We implemented scaled feature points by doing the following: Find the harris cornerness map for each scale (blurring with gaussians with variance sigma * mult_factor ^ scale) Compute the laplacian of the harris corner maps (we did this by filtering the harris corner maps one by one with a laplacian filter, we also did it by blurring the image two times with the appropriate variance of gaussian for the scale and then by substracting the 2 times blurred image from the 1 times blurred one). Find points that are maxima in the scale space (laplacian space, please see note at the end).

We found the orientation of the feature points by taking a 16x16 neighbourhood around the point, finding the gradient direction and magnitude of each pixel in this neighbourhood. Each of these 256 gradients votes for one of the 8 orientation bins with intensity equal to the gradient magnitude. The orientation bin that is has the biggest magnitude is the orientation of the feature point. This information is stored to be later passed on to the feature extraction function.

Feature extraction

For this part we executed the instructions to build a 16x16 local patch feature which can be found commented in our code.

We then implemented a SIFT-like feature that for each keypoint computes the magnitude and orientation of the gradients in a 16x16 neighbourhood around the keypoint. Each of these pixels votes in a histogram like we described previously only now it votes inside one of 4x4 cells. These 4x4 cells have in the end 8 histogram bins each (for each orientation). These 128 bins are concatenated to form our feature vector.

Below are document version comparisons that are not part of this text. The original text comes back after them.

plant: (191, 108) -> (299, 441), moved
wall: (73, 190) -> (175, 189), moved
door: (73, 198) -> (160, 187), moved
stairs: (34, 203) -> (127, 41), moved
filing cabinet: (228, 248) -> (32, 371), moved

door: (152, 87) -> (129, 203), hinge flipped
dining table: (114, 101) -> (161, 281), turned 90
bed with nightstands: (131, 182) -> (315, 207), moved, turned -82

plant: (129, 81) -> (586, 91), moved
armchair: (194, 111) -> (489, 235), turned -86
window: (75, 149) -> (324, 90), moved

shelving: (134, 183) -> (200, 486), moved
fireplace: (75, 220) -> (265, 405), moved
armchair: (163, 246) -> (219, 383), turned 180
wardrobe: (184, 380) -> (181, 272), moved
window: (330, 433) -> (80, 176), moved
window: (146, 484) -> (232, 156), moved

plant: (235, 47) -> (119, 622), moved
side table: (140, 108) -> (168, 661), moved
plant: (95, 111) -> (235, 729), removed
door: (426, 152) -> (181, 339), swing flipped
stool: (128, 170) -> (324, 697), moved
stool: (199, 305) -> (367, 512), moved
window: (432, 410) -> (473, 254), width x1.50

We implemented scale invariance by extracting the feature points at the appropriate scales (which are passed on to the function in an array). We blur the image to the appropriate scale and then extract the feature vector.

To implement rotation invariance, for each point we extracted a 24x24 patch around the point, rotated the patch to the correct orientation and then extracted the 16x16 patch in the middle.

Feature Matching

We implemented the ratio test matching which ranks the matches according to the ratio of the nearest neighbour and the second nearest neighbour which improved the match accuracy from a naive nearest neighbour matching algorithm.

Performance

After fine-tuning the blur parameters and the cornerness function threshold and parameters we achieved high accuracy on the first two pair of pictures.

Obtained 92% accuracy for 100 matches. 98% accuracy.

We did not obtain good results for Gaudi.

3% accuracy.

It is hard to conduct a rigorous study with this pipeline because when a parameter is modified the number of interest points detected can increase or decrease. We observed that below 500 interest points accuracy decreases by tens of percentage points. During our trials we did our best to stay within the 2000 interest point range.

One of the bigger issues is that neither the rotation invariance nor the scale invariance improved the performance of the algorithm on the Gaudi sample which should benefit from these addons, especially from scale invariance because the two pictures are not the same scale.

This is curious because we found that the algorithm was indeed extracting features from different scales and different orientations.

Even after long hours modifying parameters (variance of the gaussians, number of scales) and double checking the code we did not achieve a breakthrough.

5% accuracy

Note: We tried finding the maximum in the space spanned by the scaled harris maps convolved with a laplacian filter. This didn't work so maybe we did not understand what they meant by scale-space: so we tried finding the maximum in the space spanned by the scaled image (obtained by blurring) convolved with a laplacian filter. This did give better results on Gaudi either. Both methods give good results on the other images.